Grakn Knowledge Base: part of the schema diagram shows a disease node with multiple attributes for ontological terms. Grakn schema with all nodes, attributes and logical rules is

Results

Our results consist of a Grakn knowledge base, schema and loading scripts that allow the building of a biomedical knowledge graph foundation—creating a practical solution that allows easier data integration from NLP pipelines and a variety of biomedical databases. This knowledge graph solution enables comprehensive exploration and interaction with disease ontologies. It visualises disease ontologies, allowing query of all sub-classes of a particular term regardless of the ontology using one command, facilitating switching between different ontologies, and remapping one ontology terms, e.g. MeSH, to the hierarchical structure of another ontology (e.g. MONDO).

After loading over prepared data, obtaining all sub-classes of "chronic kidney disease" from the available hierarchies of disease ontologies is now trivial using Graql query:

figure a

Multiple other common ontological problems are solved, and examples are available in the Github repository.

We also provide data preparation R scripts to process disease ontology data in a format understandable for the Grakn knowledge base, together with pre-processed data files for MONDO, DOID, EFO, HP, MESH, Orphanet, UMLS, ICD-10 and NCIT disease ontologies.

Conclusions

Disease ontologies for knowledge graphs is a knowledge base solution that uses Grakn core with its logical inference and disease ontologies cross-references to allow easy switching between ontology hierarchies for data integration purpose. This software makes it straightforward to run common ontological queries. It is relatively easy to add new ontologies due to the python loading scripts, and the Grakn reasoning rules are easy to extend.
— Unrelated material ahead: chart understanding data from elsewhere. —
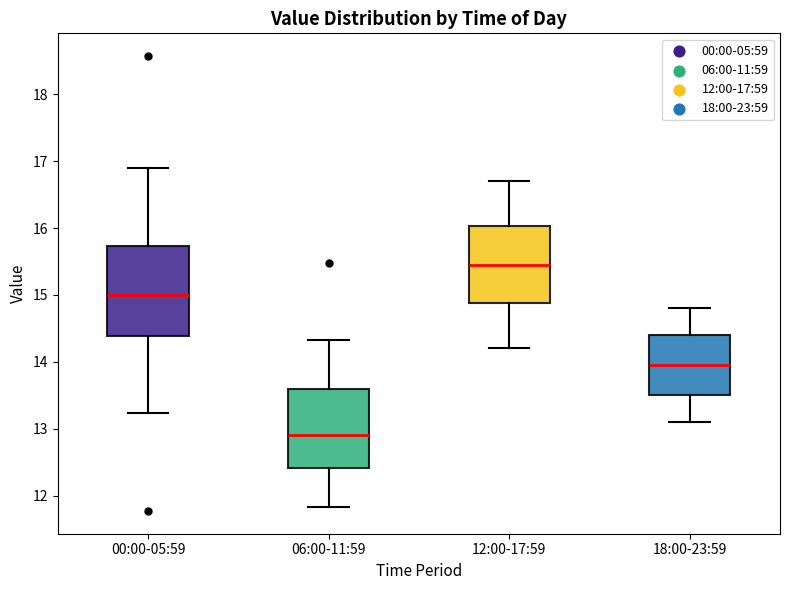

Reading left to right, read every box against the y-axis: the position of its median line, the range the box covers, and the ends of its whiskers. The values are not printed on the chart, so give them approximately, as read against the axis.

00:00-05:59: median 15.0, box 14.4 to 15.7, whiskers 13.2 to 16.9
06:00-11:59: median 12.9, box 12.4 to 13.6, whiskers 11.8 to 14.3
12:00-17:59: median 15.5, box 14.9 to 16.0, whiskers 14.2 to 16.7
18:00-23:59: median 14.0, box 13.5 to 14.4, whiskers 13.1 to 14.8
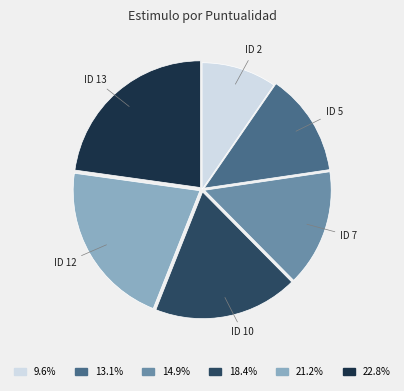

Combined, do ID 12 and ID 10 account for over 50%?

No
We hope this software will make it easier for bioinformaticians to integrate data that uses multiple ontologies.

Availability and requirements

Project name: Disease_ontologies_for_knowledge_graphs; Project home page: https://github.com/natacourby/Disease_ontologies_for_knowledge_graphs; Operating system(s): Platform independent; Programming language: Python, R; Other requirements: The community edition of Grakn Core License: Affero GPL v3; Any restrictions to use by non-academics: no.